(Task description)
Give as output the line that contains "- Manejo transparente de desconexiones", followed by every remaining line of the entries, unchanged and with nothing added.

=== Begin Enclosure ===

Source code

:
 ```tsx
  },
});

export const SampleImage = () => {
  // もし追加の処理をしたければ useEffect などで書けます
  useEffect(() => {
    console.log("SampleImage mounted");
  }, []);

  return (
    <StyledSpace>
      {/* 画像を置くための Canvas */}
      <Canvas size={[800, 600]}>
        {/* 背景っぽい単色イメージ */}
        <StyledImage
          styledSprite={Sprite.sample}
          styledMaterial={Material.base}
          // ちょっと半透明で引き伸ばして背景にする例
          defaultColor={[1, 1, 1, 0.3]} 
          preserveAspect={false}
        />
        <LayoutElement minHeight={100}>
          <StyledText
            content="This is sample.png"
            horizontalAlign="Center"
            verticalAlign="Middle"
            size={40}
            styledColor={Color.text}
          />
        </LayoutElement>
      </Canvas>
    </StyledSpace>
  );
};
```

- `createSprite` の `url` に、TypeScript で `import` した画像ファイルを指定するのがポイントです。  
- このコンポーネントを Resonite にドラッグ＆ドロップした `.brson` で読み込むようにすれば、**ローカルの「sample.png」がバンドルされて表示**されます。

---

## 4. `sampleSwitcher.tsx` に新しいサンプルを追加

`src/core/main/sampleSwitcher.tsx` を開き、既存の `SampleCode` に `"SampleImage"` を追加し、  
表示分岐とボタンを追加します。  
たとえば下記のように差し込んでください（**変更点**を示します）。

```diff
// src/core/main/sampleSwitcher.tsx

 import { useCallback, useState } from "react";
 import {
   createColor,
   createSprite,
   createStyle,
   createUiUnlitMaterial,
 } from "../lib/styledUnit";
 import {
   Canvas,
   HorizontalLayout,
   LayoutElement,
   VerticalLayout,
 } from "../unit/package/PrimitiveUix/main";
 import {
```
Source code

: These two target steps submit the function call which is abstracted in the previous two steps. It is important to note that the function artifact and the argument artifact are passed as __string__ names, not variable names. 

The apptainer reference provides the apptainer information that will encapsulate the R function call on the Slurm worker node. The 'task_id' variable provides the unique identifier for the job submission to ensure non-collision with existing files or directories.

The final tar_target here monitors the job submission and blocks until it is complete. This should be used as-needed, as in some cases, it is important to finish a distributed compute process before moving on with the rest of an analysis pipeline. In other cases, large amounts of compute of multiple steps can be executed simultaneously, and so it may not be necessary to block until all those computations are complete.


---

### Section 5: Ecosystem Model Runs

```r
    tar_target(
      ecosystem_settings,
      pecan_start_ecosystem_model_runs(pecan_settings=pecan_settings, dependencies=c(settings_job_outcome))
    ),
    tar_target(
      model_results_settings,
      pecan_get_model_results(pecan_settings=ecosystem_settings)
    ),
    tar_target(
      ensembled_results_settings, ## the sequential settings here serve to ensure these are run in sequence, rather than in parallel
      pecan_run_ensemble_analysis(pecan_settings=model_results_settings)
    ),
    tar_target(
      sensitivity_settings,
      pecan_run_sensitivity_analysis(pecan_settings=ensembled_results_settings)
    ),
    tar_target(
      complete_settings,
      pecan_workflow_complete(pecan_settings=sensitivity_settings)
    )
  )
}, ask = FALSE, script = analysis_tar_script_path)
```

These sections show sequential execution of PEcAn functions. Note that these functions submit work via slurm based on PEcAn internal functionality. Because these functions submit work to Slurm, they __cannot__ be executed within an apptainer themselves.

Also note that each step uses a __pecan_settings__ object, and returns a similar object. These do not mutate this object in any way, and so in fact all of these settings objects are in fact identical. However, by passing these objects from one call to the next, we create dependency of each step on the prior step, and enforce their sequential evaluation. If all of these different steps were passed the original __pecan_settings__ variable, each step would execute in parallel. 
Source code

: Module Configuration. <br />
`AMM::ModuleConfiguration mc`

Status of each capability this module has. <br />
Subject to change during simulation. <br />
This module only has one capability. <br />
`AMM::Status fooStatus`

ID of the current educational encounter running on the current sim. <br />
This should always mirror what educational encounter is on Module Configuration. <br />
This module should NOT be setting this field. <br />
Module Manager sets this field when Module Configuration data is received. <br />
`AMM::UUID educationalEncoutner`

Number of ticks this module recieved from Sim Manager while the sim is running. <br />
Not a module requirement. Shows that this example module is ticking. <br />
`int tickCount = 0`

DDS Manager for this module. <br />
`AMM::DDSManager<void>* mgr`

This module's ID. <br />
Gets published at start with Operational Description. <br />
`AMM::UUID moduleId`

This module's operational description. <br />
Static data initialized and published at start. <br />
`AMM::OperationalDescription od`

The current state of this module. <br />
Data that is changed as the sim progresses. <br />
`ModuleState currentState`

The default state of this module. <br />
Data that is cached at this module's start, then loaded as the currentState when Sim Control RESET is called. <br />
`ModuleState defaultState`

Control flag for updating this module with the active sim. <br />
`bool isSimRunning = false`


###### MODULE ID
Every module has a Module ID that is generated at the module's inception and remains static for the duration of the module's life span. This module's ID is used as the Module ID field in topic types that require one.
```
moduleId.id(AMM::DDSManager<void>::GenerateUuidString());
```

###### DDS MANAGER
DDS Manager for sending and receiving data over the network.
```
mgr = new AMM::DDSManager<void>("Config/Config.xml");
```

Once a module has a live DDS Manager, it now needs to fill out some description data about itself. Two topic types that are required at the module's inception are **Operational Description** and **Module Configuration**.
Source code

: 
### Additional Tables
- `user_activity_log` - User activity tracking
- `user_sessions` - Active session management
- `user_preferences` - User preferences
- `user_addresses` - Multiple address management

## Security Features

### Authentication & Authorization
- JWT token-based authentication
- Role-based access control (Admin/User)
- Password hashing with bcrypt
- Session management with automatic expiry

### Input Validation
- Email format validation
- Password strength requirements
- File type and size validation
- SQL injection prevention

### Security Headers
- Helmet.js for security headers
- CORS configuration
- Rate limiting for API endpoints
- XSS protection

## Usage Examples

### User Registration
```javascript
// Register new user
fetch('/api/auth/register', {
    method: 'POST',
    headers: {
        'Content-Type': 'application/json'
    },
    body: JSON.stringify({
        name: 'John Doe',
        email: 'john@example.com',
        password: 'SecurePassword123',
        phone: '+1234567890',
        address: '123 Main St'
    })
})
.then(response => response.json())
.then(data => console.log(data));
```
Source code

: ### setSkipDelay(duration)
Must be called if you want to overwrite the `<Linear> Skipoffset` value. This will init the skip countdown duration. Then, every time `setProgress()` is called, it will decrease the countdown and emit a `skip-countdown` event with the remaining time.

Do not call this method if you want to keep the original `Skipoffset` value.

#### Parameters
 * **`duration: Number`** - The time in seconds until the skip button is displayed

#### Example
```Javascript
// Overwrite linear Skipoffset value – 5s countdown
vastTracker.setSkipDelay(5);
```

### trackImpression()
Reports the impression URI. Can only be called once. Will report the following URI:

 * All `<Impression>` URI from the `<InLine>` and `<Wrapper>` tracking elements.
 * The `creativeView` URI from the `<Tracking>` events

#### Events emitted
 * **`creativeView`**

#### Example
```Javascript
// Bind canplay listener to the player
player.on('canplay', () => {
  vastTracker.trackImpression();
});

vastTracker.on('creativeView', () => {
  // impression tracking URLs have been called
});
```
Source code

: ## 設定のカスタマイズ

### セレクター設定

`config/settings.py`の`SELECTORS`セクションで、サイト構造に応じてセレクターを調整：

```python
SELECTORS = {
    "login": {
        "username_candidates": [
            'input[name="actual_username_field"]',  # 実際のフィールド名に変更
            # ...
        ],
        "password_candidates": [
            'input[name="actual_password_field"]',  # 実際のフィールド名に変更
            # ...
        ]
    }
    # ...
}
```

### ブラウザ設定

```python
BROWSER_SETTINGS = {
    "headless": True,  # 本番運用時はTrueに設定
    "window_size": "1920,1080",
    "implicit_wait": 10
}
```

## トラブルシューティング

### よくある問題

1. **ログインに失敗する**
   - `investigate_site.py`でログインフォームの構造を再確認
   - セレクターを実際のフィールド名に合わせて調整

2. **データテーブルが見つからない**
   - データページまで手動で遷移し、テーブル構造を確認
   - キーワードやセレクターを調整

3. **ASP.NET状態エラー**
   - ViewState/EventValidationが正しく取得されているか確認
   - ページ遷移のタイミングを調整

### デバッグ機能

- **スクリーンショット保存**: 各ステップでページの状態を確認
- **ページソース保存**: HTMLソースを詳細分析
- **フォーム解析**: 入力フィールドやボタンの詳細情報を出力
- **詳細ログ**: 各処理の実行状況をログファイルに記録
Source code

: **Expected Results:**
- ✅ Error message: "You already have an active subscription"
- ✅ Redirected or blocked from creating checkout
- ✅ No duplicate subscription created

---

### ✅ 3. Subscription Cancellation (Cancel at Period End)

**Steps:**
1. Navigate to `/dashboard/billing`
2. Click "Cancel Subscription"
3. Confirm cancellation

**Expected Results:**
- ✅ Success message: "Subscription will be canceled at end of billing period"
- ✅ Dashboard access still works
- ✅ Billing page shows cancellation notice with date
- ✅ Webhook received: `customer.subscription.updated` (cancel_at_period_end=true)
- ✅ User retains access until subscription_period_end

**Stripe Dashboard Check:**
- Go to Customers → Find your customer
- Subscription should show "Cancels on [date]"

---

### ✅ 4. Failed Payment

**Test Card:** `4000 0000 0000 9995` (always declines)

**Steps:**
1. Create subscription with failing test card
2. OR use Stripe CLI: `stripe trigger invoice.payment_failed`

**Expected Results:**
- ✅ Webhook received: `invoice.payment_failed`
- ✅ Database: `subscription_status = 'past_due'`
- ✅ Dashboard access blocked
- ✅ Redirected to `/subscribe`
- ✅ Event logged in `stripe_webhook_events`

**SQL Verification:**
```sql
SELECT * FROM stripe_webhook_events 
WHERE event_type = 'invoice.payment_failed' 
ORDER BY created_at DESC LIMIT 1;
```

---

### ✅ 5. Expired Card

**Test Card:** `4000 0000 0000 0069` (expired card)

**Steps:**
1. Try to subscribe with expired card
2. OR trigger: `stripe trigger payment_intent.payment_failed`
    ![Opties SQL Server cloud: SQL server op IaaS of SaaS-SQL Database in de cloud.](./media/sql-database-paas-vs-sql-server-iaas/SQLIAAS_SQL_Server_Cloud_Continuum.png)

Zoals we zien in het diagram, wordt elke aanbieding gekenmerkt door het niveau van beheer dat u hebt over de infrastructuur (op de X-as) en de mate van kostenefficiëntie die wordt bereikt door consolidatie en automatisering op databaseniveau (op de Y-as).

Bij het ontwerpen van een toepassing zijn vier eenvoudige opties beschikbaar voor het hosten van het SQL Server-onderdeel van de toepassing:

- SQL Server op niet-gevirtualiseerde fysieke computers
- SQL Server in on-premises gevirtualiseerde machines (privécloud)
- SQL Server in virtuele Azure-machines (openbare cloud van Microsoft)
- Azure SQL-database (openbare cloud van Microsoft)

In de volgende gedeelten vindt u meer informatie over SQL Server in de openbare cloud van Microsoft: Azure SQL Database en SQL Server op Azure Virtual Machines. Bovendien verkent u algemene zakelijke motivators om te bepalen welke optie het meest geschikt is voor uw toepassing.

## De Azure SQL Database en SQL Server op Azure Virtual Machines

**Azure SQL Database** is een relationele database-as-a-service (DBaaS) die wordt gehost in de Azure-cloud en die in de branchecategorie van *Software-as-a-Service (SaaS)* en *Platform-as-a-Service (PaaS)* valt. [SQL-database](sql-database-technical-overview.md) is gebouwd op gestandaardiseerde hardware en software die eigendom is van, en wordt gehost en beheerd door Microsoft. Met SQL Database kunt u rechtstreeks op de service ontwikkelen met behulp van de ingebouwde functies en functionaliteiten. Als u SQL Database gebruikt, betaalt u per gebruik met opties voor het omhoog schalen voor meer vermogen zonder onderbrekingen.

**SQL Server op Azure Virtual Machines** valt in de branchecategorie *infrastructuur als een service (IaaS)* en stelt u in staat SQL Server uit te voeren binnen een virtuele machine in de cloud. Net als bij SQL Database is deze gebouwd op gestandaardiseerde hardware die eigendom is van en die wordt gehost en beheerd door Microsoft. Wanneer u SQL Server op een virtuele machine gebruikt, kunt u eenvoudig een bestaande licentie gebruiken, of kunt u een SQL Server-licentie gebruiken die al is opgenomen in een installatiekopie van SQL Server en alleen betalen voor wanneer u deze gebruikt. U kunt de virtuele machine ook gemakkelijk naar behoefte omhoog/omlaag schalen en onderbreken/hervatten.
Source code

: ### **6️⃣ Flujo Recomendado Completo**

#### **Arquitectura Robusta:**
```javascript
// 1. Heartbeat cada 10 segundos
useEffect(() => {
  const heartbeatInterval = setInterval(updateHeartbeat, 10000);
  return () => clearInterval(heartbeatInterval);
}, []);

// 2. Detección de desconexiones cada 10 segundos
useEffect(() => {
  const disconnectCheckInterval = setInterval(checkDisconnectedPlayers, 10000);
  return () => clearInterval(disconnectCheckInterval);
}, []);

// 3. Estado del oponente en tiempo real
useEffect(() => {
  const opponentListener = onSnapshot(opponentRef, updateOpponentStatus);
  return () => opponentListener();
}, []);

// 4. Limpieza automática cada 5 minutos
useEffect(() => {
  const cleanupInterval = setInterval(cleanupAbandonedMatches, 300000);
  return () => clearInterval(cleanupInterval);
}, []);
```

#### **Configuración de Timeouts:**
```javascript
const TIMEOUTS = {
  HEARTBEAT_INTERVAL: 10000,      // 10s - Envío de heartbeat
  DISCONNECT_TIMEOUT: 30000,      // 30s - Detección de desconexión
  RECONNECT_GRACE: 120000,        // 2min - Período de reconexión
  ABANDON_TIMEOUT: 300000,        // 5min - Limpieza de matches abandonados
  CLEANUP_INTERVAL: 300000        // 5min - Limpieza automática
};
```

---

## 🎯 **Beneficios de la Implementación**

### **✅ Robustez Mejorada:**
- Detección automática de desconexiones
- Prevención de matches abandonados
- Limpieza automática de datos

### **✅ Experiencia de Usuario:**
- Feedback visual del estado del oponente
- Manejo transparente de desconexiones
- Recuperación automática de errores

=== End Enclosure ===

(Task response)
- Manejo transparente de desconexiones
- Recuperación automática de errores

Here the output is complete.